(Stored data entries)

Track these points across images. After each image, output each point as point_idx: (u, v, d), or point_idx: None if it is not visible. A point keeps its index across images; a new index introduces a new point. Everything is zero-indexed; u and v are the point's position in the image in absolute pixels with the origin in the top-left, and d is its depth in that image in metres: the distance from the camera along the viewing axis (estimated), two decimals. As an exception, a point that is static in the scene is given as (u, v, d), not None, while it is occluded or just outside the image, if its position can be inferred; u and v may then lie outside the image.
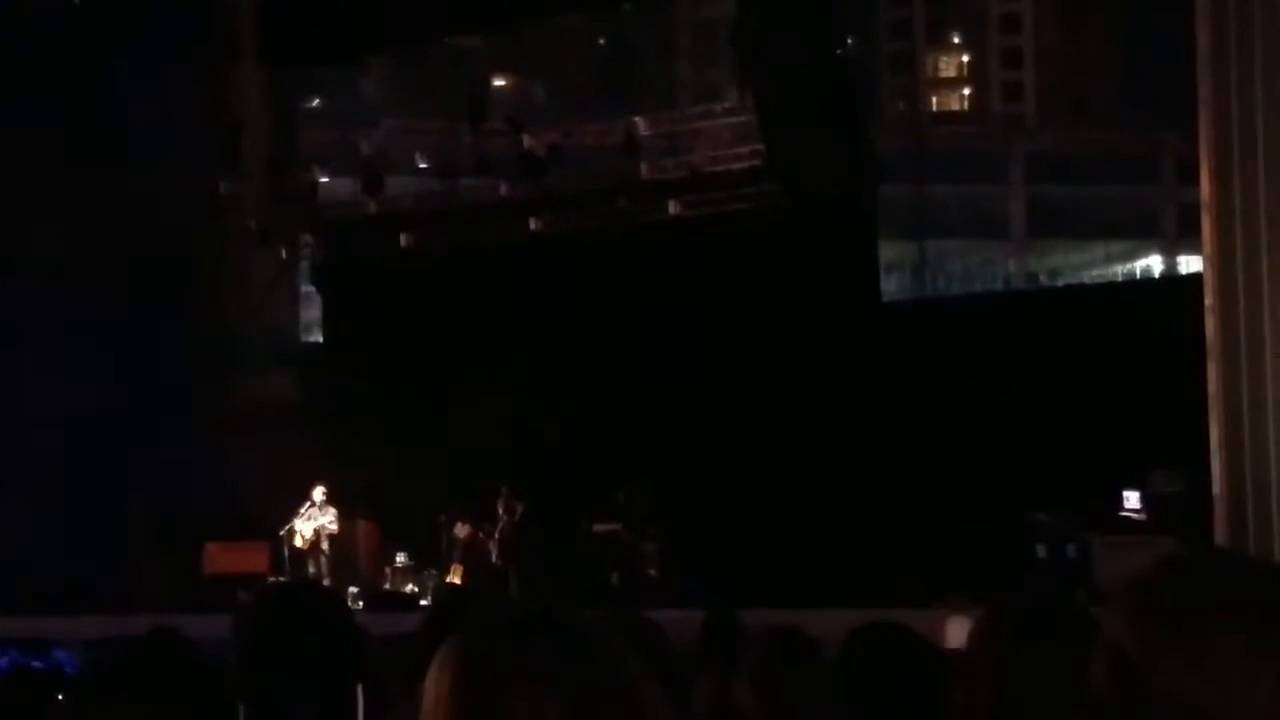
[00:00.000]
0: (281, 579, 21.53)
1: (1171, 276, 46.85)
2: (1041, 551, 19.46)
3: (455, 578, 22.86)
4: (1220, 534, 14.16)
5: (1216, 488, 14.50)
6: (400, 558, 23.74)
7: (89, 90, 24.39)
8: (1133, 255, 54.88)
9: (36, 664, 7.98)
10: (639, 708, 2.03)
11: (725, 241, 24.03)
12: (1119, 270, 53.19)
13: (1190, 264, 37.24)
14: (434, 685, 2.07)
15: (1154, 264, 53.88)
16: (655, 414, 23.40)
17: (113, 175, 24.14)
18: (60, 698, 6.35)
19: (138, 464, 23.86)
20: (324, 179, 28.30)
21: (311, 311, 30.24)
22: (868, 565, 19.20)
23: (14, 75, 24.13)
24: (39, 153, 23.96)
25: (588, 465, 22.79)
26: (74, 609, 19.26)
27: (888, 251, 28.68)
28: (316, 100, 31.90)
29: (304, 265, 29.28)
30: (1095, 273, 53.02)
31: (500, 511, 23.35)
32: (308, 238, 28.51)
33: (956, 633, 8.91)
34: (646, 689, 2.06)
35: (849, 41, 26.45)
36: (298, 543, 23.29)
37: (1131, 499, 19.72)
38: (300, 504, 23.37)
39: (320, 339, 29.56)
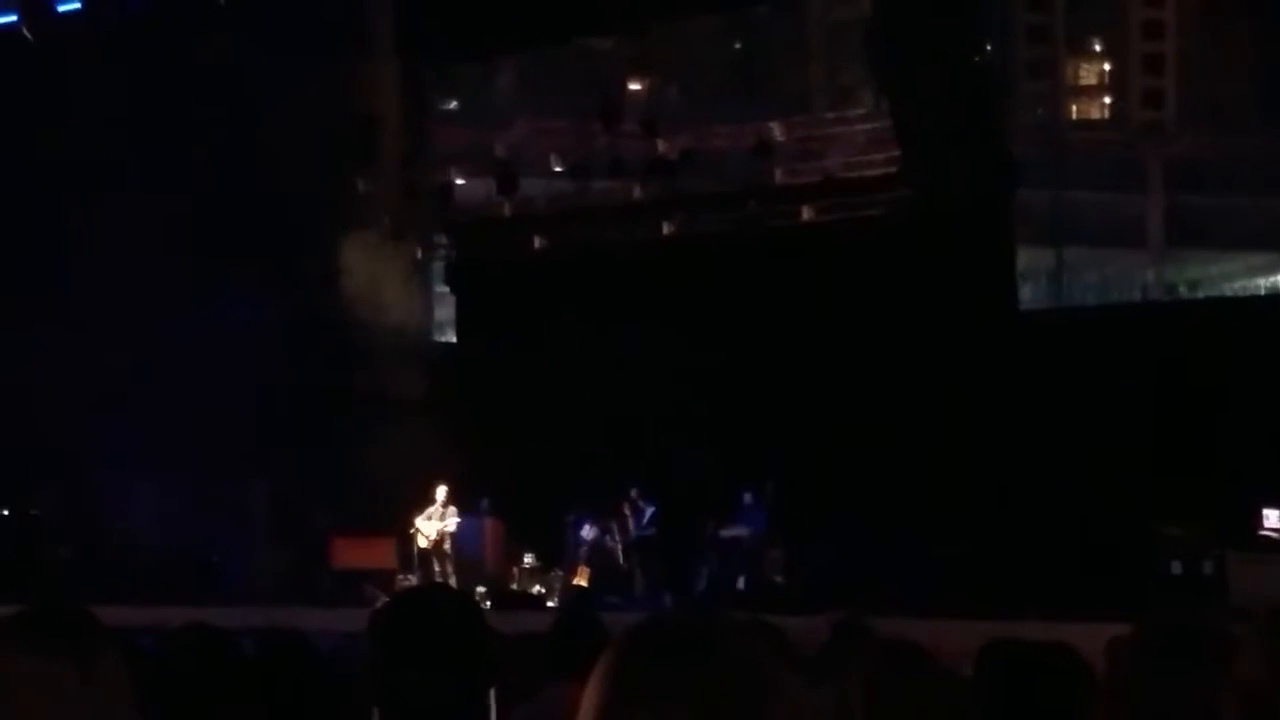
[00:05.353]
0: (411, 580, 21.72)
1: (1314, 290, 45.90)
2: (1176, 567, 19.14)
3: (581, 579, 22.90)
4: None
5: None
6: (528, 558, 23.81)
7: (228, 85, 24.68)
8: (1275, 268, 53.79)
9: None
10: None
11: (859, 247, 23.88)
12: (1260, 283, 52.18)
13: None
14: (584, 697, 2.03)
15: (1296, 277, 52.80)
16: (784, 419, 23.31)
17: (248, 171, 24.40)
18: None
19: (267, 458, 24.12)
20: (459, 180, 28.44)
21: (444, 311, 30.41)
22: (999, 575, 19.02)
23: (155, 69, 24.46)
24: (175, 145, 24.27)
25: (715, 469, 22.72)
26: (200, 599, 19.51)
27: (1024, 258, 28.27)
28: (452, 101, 32.10)
29: (437, 265, 29.46)
30: (1236, 285, 52.10)
31: (627, 514, 23.36)
32: (441, 237, 28.68)
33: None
34: (784, 707, 1.98)
35: (986, 47, 26.09)
36: (421, 543, 23.42)
37: (1271, 517, 19.35)
38: (426, 502, 23.51)
39: (452, 338, 29.72)
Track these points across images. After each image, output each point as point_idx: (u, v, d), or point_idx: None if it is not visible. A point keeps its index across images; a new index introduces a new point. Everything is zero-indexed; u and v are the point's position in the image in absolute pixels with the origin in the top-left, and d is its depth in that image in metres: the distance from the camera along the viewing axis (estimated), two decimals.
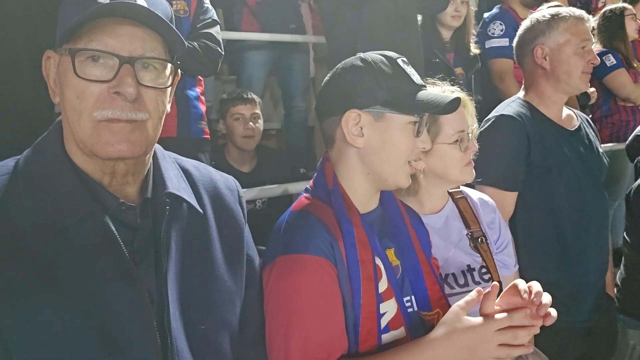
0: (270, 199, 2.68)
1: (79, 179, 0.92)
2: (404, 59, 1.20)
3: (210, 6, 2.43)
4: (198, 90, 2.45)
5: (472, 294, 1.10)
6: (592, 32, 1.89)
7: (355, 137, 1.15)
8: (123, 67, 0.86)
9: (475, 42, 3.03)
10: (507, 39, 2.98)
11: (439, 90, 1.43)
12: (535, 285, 1.10)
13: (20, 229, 0.86)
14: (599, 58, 1.90)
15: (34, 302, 0.84)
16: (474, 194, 1.62)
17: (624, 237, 2.35)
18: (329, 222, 1.14)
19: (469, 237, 1.52)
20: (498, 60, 3.03)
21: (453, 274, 1.46)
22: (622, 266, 2.24)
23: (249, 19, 3.27)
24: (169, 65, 0.93)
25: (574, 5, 4.35)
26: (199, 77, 2.45)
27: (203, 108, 2.49)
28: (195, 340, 0.96)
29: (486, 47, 3.06)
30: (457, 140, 1.43)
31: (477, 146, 1.48)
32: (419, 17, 2.84)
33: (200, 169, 1.11)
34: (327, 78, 1.23)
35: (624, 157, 3.32)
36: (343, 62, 1.22)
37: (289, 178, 2.88)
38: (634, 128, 3.58)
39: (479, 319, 1.08)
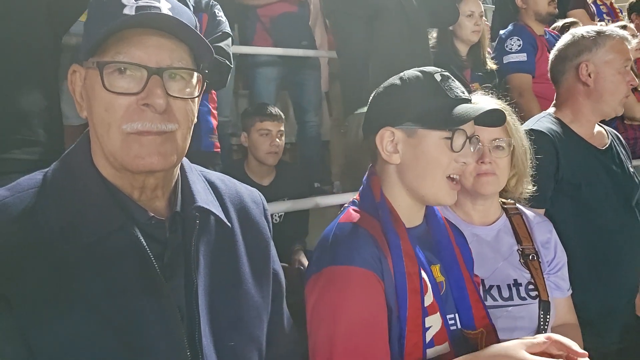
0: (287, 213, 2.65)
1: (109, 193, 0.90)
2: (444, 73, 1.19)
3: (223, 18, 2.40)
4: (210, 105, 2.43)
5: (541, 339, 1.05)
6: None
7: (390, 154, 1.18)
8: (151, 78, 0.85)
9: (492, 58, 3.04)
10: (525, 54, 3.00)
11: (486, 101, 1.42)
12: None
13: (50, 242, 0.84)
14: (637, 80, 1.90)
15: (63, 314, 0.82)
16: (530, 212, 1.60)
17: None
18: (377, 235, 1.13)
19: (520, 252, 1.50)
20: (517, 75, 3.02)
21: (498, 286, 1.44)
22: None
23: (262, 34, 3.28)
24: (195, 74, 0.92)
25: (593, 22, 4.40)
26: (212, 91, 2.44)
27: (214, 122, 2.48)
28: (225, 357, 0.94)
29: (504, 62, 3.05)
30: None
31: (499, 160, 1.45)
32: (434, 34, 2.86)
33: (226, 182, 1.10)
34: (371, 97, 1.25)
35: None
36: (386, 81, 1.24)
37: (307, 192, 2.86)
38: None
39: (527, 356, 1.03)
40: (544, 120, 1.85)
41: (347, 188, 2.52)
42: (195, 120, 0.95)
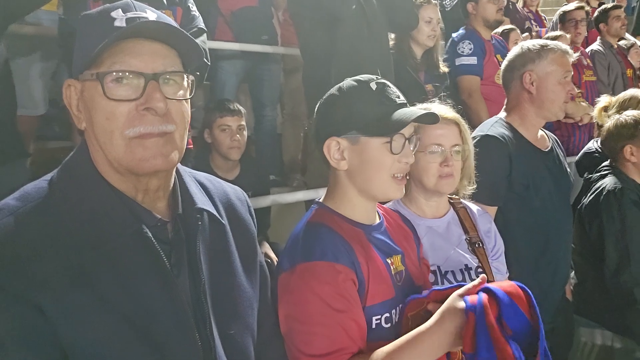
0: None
1: (119, 199, 0.94)
2: (380, 80, 1.27)
3: (197, 13, 2.40)
4: None
5: (474, 282, 1.14)
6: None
7: (338, 161, 1.26)
8: (149, 84, 0.89)
9: (444, 60, 3.21)
10: (476, 58, 3.21)
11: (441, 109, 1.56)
12: None
13: (71, 249, 0.87)
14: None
15: (89, 316, 0.86)
16: (473, 206, 1.76)
17: (572, 245, 2.58)
18: (342, 231, 1.24)
19: (467, 241, 1.65)
20: (467, 77, 3.23)
21: (452, 271, 1.58)
22: (574, 273, 2.48)
23: (223, 28, 3.29)
24: (186, 76, 0.97)
25: (522, 28, 4.73)
26: None
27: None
28: (227, 345, 1.01)
29: (456, 64, 3.25)
30: (432, 152, 1.56)
31: (456, 164, 1.59)
32: (392, 36, 3.00)
33: (213, 182, 1.16)
34: (316, 109, 1.33)
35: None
36: (327, 92, 1.31)
37: (268, 185, 2.93)
38: (575, 143, 3.93)
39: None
40: (496, 126, 2.02)
41: (312, 185, 2.61)
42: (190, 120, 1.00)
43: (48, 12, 2.50)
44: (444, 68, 3.13)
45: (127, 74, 0.88)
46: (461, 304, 1.10)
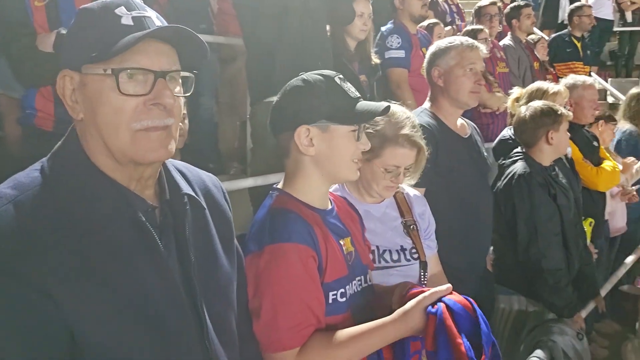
0: None
1: (113, 187, 0.98)
2: (341, 76, 1.41)
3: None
4: None
5: (442, 288, 1.34)
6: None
7: (307, 147, 1.38)
8: (158, 81, 0.95)
9: (375, 52, 3.39)
10: (403, 51, 3.42)
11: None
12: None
13: (72, 236, 0.91)
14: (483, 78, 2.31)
15: (95, 301, 0.91)
16: (411, 190, 1.93)
17: None
18: (304, 215, 1.37)
19: (403, 224, 1.82)
20: (395, 70, 3.44)
21: (389, 251, 1.76)
22: (492, 248, 2.77)
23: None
24: (181, 73, 1.01)
25: (444, 21, 5.02)
26: None
27: None
28: (214, 320, 1.08)
29: (385, 57, 3.44)
30: (389, 170, 1.69)
31: (401, 181, 1.75)
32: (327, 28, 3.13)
33: (190, 169, 1.21)
34: (276, 98, 1.44)
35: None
36: (288, 83, 1.42)
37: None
38: (493, 130, 4.27)
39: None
40: (422, 115, 2.22)
41: (255, 172, 2.70)
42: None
43: None
44: (375, 60, 3.30)
45: (138, 71, 0.93)
46: (425, 306, 1.28)
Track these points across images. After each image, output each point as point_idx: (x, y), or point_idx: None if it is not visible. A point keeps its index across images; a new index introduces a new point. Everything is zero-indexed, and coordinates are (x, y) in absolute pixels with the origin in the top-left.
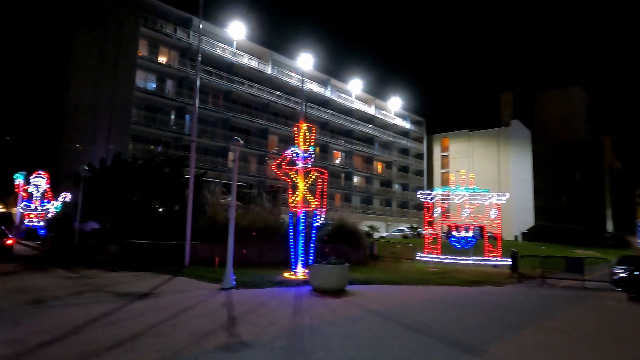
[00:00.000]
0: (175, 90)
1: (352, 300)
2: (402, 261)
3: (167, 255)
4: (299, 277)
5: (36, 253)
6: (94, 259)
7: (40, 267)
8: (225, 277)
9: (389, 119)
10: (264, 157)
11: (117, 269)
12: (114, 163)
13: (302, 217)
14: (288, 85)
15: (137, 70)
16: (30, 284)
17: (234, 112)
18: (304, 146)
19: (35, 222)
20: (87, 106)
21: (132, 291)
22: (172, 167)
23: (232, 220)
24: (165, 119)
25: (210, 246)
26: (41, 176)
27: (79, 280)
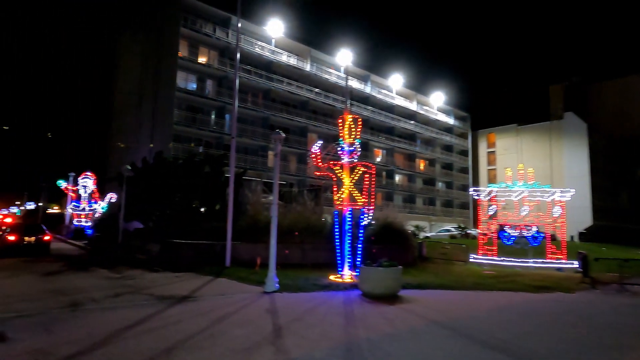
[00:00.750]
0: (215, 89)
1: (409, 308)
2: (453, 263)
3: (209, 256)
4: (346, 281)
5: (82, 253)
6: (137, 259)
7: (84, 267)
8: (268, 280)
9: (431, 115)
10: (303, 155)
11: (159, 270)
12: (156, 162)
13: (348, 215)
14: (327, 82)
15: (178, 70)
16: (71, 285)
17: (272, 110)
18: (349, 139)
19: (84, 222)
20: (131, 108)
21: (172, 294)
22: (212, 166)
23: (274, 219)
24: (206, 118)
25: (251, 246)
26: (88, 177)
27: (120, 281)
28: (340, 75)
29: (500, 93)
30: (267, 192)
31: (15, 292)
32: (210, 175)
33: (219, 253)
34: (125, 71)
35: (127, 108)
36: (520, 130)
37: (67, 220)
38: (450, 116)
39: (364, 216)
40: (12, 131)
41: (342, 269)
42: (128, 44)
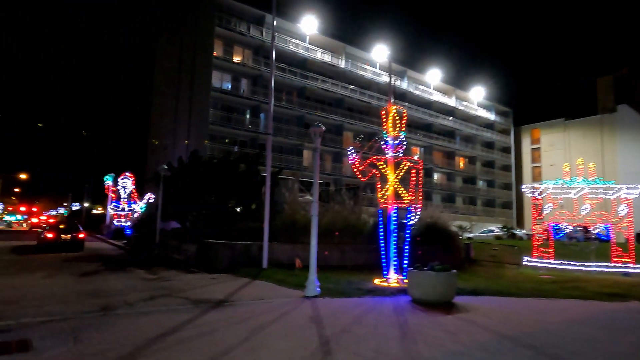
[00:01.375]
0: (249, 88)
1: (469, 318)
2: (504, 266)
3: (245, 257)
4: (392, 285)
5: (121, 252)
6: (173, 260)
7: (121, 267)
8: (308, 284)
9: (471, 111)
10: (339, 154)
11: (195, 271)
12: (191, 161)
13: (394, 214)
14: (362, 78)
15: (213, 70)
16: (105, 287)
17: (307, 108)
18: (394, 132)
19: (123, 222)
20: (168, 109)
21: (207, 297)
22: (247, 164)
23: (314, 218)
24: (241, 118)
25: (288, 247)
26: (127, 177)
27: (155, 282)
28: (376, 71)
29: (545, 87)
30: (304, 191)
31: (50, 293)
32: (246, 174)
33: (255, 254)
34: (162, 73)
35: (165, 109)
36: (568, 125)
37: (107, 220)
38: (491, 112)
39: (410, 215)
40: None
41: (388, 272)
42: (165, 46)
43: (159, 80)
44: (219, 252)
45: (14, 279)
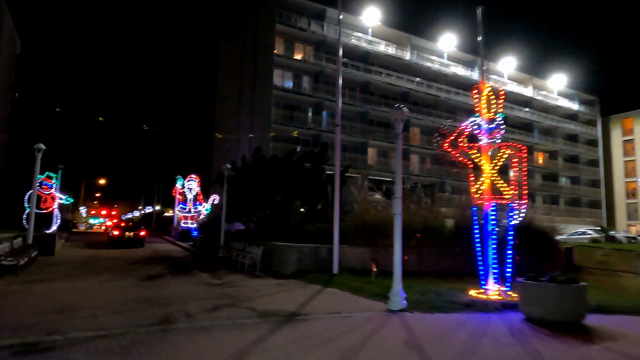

> **WHAT TO PRODUCE**
With the pictures left out, transcribe exactly the lines from the line holding "[00:00.750]" through the closing line of the entries.

> **REPLY**
[00:00.750]
0: (215, 89)
1: (409, 308)
2: (453, 263)
3: (209, 256)
4: (346, 281)
5: (82, 253)
6: (137, 259)
7: (84, 267)
8: (268, 280)
9: (431, 115)
10: (303, 155)
11: (159, 270)
12: (156, 162)
13: (348, 215)
14: (327, 82)
15: (178, 70)
16: (71, 285)
17: (272, 110)
18: (349, 139)
19: (84, 222)
20: (131, 108)
21: (172, 294)
22: (212, 166)
23: (274, 219)
24: (206, 118)
25: (251, 246)
26: (88, 177)
27: (120, 281)
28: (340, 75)
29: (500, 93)
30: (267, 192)
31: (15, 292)
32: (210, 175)
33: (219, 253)
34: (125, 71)
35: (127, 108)
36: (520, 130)
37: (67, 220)
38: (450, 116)
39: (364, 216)
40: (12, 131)
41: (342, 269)
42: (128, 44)
[00:01.375]
0: (249, 88)
1: (469, 318)
2: (504, 266)
3: (245, 257)
4: (392, 285)
5: (121, 252)
6: (173, 260)
7: (121, 267)
8: (308, 284)
9: (471, 111)
10: (339, 154)
11: (195, 271)
12: (191, 161)
13: (394, 214)
14: (362, 78)
15: (213, 70)
16: (105, 287)
17: (307, 108)
18: (394, 132)
19: (123, 222)
20: (168, 109)
21: (207, 297)
22: (247, 164)
23: (314, 218)
24: (241, 118)
25: (288, 247)
26: (127, 177)
27: (155, 282)
28: (376, 71)
29: (545, 87)
30: (304, 191)
31: (50, 293)
32: (246, 174)
33: (255, 254)
34: (162, 73)
35: (165, 109)
36: (568, 125)
37: (107, 220)
38: (491, 112)
39: (410, 215)
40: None
41: (388, 272)
42: (165, 46)
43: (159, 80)
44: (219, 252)
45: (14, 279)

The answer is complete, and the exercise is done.